Et les griots fredonnèrent un nouveau bak : «Birima mo fétal Baol bamou mokk mou sarakh ko bayam.» Tout au long de son règne, épicurien, le jeune Damel Birima s’était entouré de jeunes princesses et princes et fit de sa cour un lieu de fête et de plaisir. Les courtisans de la cour de Mboul n’avaient d’autres occupations que de boire, manger, s’amuser, danser, se promener dans la capitale Mboul. Il fallait sacrifier des dizaines de bœufs pour accompagner les plats de couscous, pour la boisson, il y avait des jarres remplies d’alcool de mil, le poukh, et des caisses de vin et liqueurs venant de la France.

Les griots chantaient les louanges des princes et princesses au son des xalam. Les princes s’affrontaient dans des courses de chevaux, des jeux de koupé et des concours de tir.

C’était le khawaré, fête qui durait toute une nuit jusqu’au lever du soleil. D’où l’adage : «Birima borom mbabor ma, bou lekoul ma ngay naan.»

Les marabouts puritains de la province du Ndiambour, indignés par tant de débauche dans la cour royale, se révolteront en décembre 1859, avec l’appui de la colonie de Saint-Louis. L’armée musulmane des insurgés envahit la province du Guet, et battit les troupes du Barguéth Sakhéwar Sokhna Mbaye Diop.
Le Damel était alité, beaucoup ont soupconné le Gouverneur Faidherbe d’avoir mis secrètement du poison dans les liqueurs qu’il lui avait envoyées.
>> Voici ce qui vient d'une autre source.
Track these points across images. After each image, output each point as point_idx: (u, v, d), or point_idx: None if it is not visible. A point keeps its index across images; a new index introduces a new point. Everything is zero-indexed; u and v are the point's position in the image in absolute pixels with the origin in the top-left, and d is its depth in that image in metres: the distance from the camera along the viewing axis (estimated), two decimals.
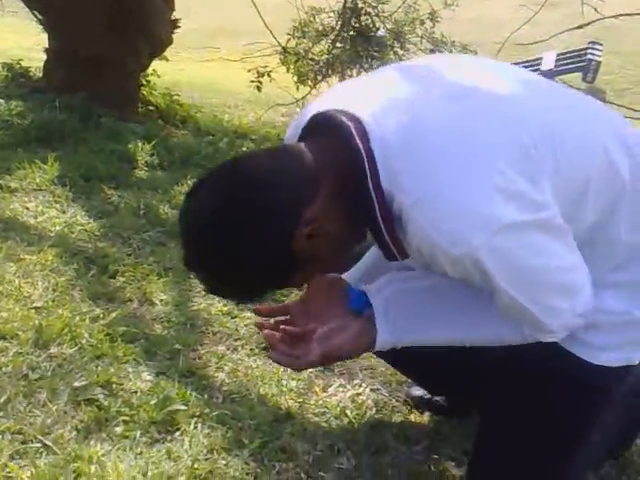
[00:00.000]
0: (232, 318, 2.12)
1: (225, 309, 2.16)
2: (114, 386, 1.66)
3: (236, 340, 2.00)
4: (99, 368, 1.72)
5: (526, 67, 10.07)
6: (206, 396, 1.70)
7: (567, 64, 10.01)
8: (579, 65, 9.96)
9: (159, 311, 2.09)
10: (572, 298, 1.18)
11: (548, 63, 9.91)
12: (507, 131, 1.09)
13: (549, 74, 9.93)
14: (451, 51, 5.03)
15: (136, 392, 1.67)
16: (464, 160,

Son pére, le Teigne du Baol, reunit une fois encore, toutes les armées ceedo du Cayor et du Baol, et organisa une violente contre-offensive face à l’armée des marabouts du Ndiambour.

Et lors d’une sanglante bataille, au cœur-même de la capitale, les troupes royales battirent les coalisés musulmans, tuèrent leur chef Ali Tioubé Lô, et incendièrent leur fief, le village de Louga.

Le Damel-Teigne Birama Ngone Latyr mourut en 1859 de ses excès, et sa succession fut ouverte entre son père, le Teigne Macodou Coumba Yandé Mbarou, et son frère utérin, Lat Dior Ngoné latyr Diop.